Dennis Beresford, former Chairman of FASB, now accounting professor at University of Georgia

Dennis Beresford, former Chairman of FASB, now accounting professor at University of Georgia

Last year I had Julie Erhardt speak to my graduate accounting classes and meet with some of our accounting faculty. Julie is the SEC Deputy Chief Accountant in charge of all of the international accounting effort. One of the faculty members asked about how we could teach IFRS on top of U.S. GAAP. Julie gave what I thought was a very interesting and insightful response.

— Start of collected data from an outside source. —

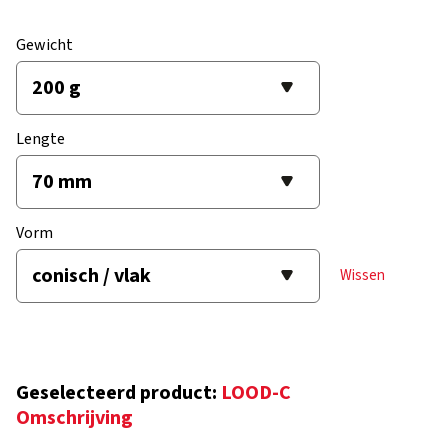
Gewicht
Lengte
Vorm
Wissen
Geselecteerd product:
LOOD-C
Omschrijving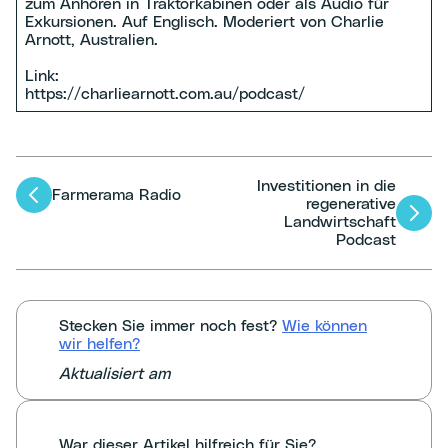
zum Anhören in Traktorkabinen oder als Audio für
Exkursionen. Auf Englisch. Moderiert von Charlie
Arnott, Australien.
Link:
https://charliearnott.com.au/podcast/
Investitionen in die
Artikel-
Farmerama Radio
regenerative
Landwirtschaft
Navigation
Podcast
Stecken Sie immer noch fest?
Wie können
wir helfen?
Aktualisiert am
War dieser Artikel hilfreich für Sie?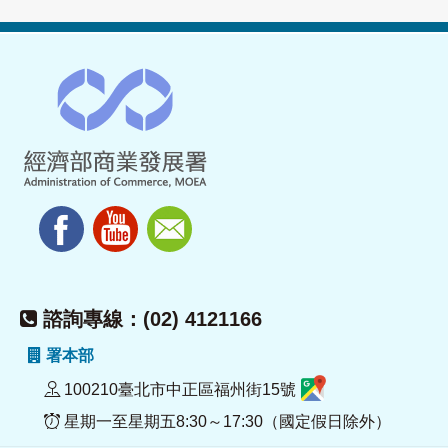
諮詢專線：(02) 4121166
署本部
100210臺北市中正區福州街15號
星期一至星期五8:30～17:30（國定假日除外）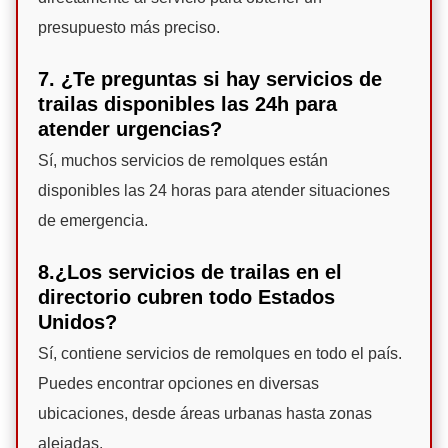
presupuesto más preciso.
7. ¿Te preguntas si hay servicios de
trailas disponibles las 24h para
atender urgencias?
Sí, muchos servicios de remolques están
disponibles las 24 horas para atender situaciones
de emergencia.
8.¿Los servicios de trailas en el
directorio cubren todo Estados
Unidos?
Sí, contiene servicios de remolques en todo el país.
Puedes encontrar opciones en diversas
ubicaciones, desde áreas urbanas hasta zonas
alejadas.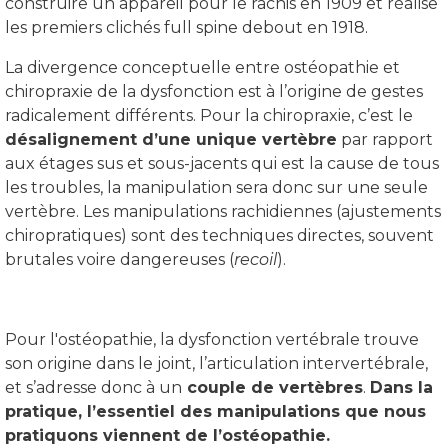
construire un appareil pour le rachis en 1909 et réalise
les premiers clichés full spine debout en 1918.
La divergence conceptuelle entre ostéopathie et
chiropraxie de la dysfonction est à l’origine de gestes
radicalement différents. Pour la chiropraxie, c’est le
désalignement d’une unique vertèbre
par rapport
aux étages sus et sous-jacents qui est la cause de tous
les troubles, la manipulation sera donc sur une seule
vertèbre. Les manipulations rachidiennes (ajustements
chiropratiques) sont des techniques directes, souvent
brutales voire dangereuses (
recoil
).
Pour l'ostéopathie, la dysfonction vertébrale trouve
son origine dans le joint, l’articulation intervertébrale,
et s’adresse donc à un
couple de vertèbres
.
Dans la
pratique, l’essentiel des manipulations que nous
pratiquons viennent de l’ostéopathie.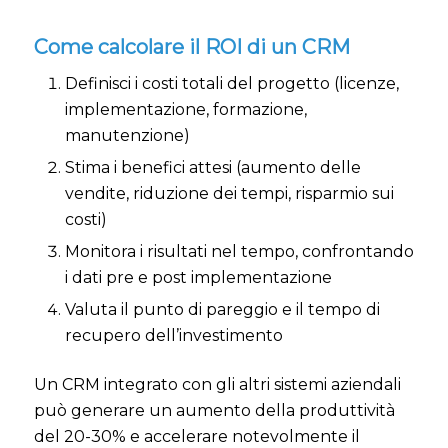
Come calcolare il ROI di un CRM
Definisci i costi totali del progetto (licenze,
implementazione, formazione,
manutenzione)
Stima i benefici attesi (aumento delle
vendite, riduzione dei tempi, risparmio sui
costi)
Monitora i risultati nel tempo, confrontando
i dati pre e post implementazione
Valuta il punto di pareggio e il tempo di
recupero dell’investimento
Un CRM integrato con gli altri sistemi aziendali
può generare un aumento della produttività
del 20-30% e accelerare notevolmente il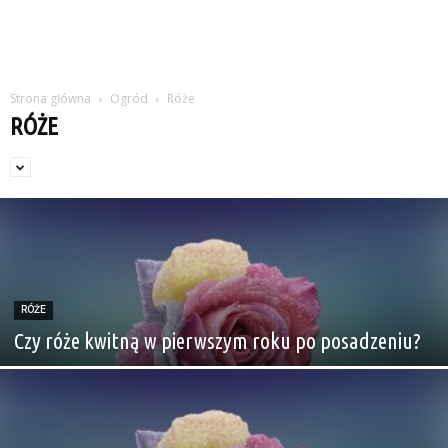
Strona główna
Ogród
Róże
RÓŻE
RÓŻE
Czy róże kwitną w pierwszym roku po posadzeniu?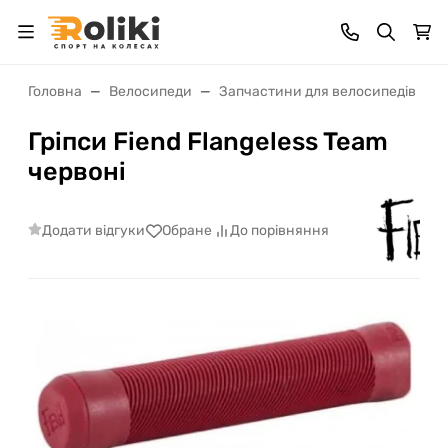
Головна
Велосипеди
Запчастини для велосипедів
Гріпси Fiend Flangeless Team
червоні
Додати відгуки
Обране
До порівняння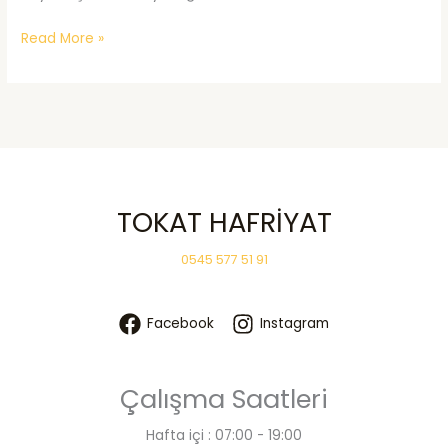
Kiralık
Read More »
Ekskavatör
TOKAT HAFRİYAT
0545 577 51 91
Facebook
Instagram
Çalışma Saatleri
Hafta içi : 07:00 - 19:00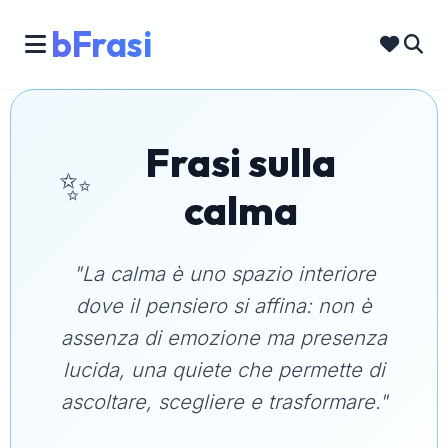
bFrasi
Frasi sulla
✨
calma
"La calma è uno spazio interiore
dove il pensiero si affina: non è
assenza di emozione ma presenza
lucida, una quiete che permette di
ascoltare, scegliere e trasformare."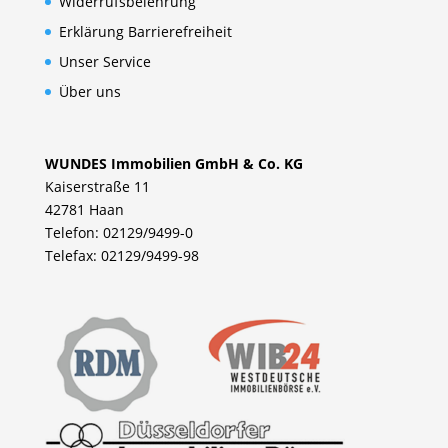
Widerrufsbelehrung
Erklärung Barrierefreiheit
Unser Service
Über uns
WUNDES Immobilien GmbH & Co. KG
Kaiserstraße 11
42781 Haan
Telefon: 02129/9499-0
Telefax: 02129/9499-98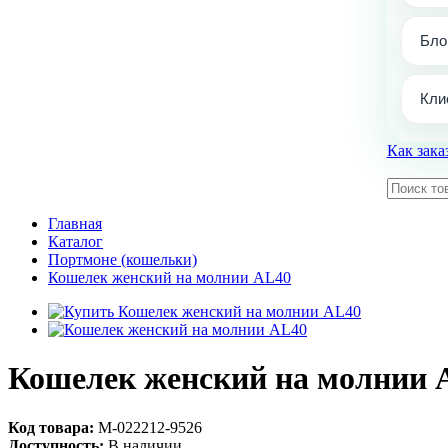
Бло
Кли
Как зака
Главная
Каталог
Портмоне (кошельки)
Кошелек женский на молнии AL40
Кошелек женский на молнии 
Код товара:
М-022212-9526
Доступность:
В наличии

Julie said that perhaps we could change our approach to financial accounting to one in which most of the focus in the first place was on business issues.  For example, if covering lease accounting, the instruction could begin with the differences between buying and leasing an asset, what are the economics of doing one vs. the other, and what would be the effects on financial statements of capitalizing leases vs. expensing lease payments as they are incurred.  Then the coverage could move on to the fundamental principles that determine whether leases should be capitalized or not e.g., how much of the fair value is covered by lease payments. Only after the economic issues and the basic principles are covered would some of the details (e.g., what to do with contingent rentals) that distinguish IFRS from GAAP be mentioned. In this approach, about 50% of the effort would be on the economics, 25% would be on the principles (that ought be to pretty similar), and 25% on the rules (that could be different).